START Reading passage

Thousands of activists came to understand that the war was not simply a “mistake” but the result of a whole system of exploitation, oppression and aggression. They saw that the enemy was not the Vietnamese people, but the system of imperialism itself. They consciously sided with the Vietnamese people, and other nations and peoples of the third world who were fighting for national liberation and independence–as well as with the struggles of oppressed minorities in the U.S. While there were tendencies that were ultraleft or alienated the masses (such as the Weathermen, who moved toward terrorism), on the whole these new revolutionaries played an important role in the anti-war movement. They educated many more people about the nature of imperialism and the right of self-determination and they built solidarity with the Vietnamese and other third world liberation movements. They boldly challenged the system and struggled against efforts to tie the movement to the tail of the liberals.

Many of these students embraced revolutionary Marxism and saw the struggle of youth in connection with workers and oppressed nationalities. They rejected therevisionist Communist Party USA (CPUSA) and the Trotskyite Socialist Workers Party (SWP), which both refused to unite with the revolutionary Black Liberation Movement and which tailed the liberal Democrats in the anti-war movement. These revolutionaries would form a major component of the new communist movement that emerged out of the 1960’s.

END Reading passage

▸ **Direction 1**
The passage on the anti-war movement describes the war as the result of a whole system of several things. List each of them.
▸ **Direction 2**
Duplicate part of the passage on the anti-war movement: begin at the words "Many of these" and stop after "of the 1960’s.".

START Extracted records

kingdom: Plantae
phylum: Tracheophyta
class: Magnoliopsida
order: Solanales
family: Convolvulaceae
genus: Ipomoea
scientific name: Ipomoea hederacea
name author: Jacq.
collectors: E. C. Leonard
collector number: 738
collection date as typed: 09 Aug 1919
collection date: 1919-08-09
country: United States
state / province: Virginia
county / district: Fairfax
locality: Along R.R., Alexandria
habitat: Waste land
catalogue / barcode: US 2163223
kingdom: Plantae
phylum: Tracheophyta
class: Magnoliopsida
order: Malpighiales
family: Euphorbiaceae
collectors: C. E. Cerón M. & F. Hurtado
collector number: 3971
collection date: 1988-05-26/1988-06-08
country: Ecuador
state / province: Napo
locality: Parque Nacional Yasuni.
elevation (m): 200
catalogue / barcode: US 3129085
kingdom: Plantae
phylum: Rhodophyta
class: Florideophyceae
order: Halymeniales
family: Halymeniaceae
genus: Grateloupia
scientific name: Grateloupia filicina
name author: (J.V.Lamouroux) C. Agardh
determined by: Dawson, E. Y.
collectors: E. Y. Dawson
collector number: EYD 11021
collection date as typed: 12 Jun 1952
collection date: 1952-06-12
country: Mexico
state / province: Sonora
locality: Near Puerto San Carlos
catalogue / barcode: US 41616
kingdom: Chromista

END Extracted records

▸ **Reply 1**
exploitation, oppression, aggression

▸ **Reply 2**
Many of these students embraced revolutionary Marxism and saw the struggle of youth in connection with workers and oppressed nationalities. They rejected therevisionist Communist Party USA (CPUSA) and the Trotskyite Socialist Workers Party (SWP), which both refused to unite with the revolutionary Black Liberation Movement and which tailed the liberal Democrats in the anti-war movement. These revolutionaries would form a major component of the new communist movement that emerged out of the 1960’s.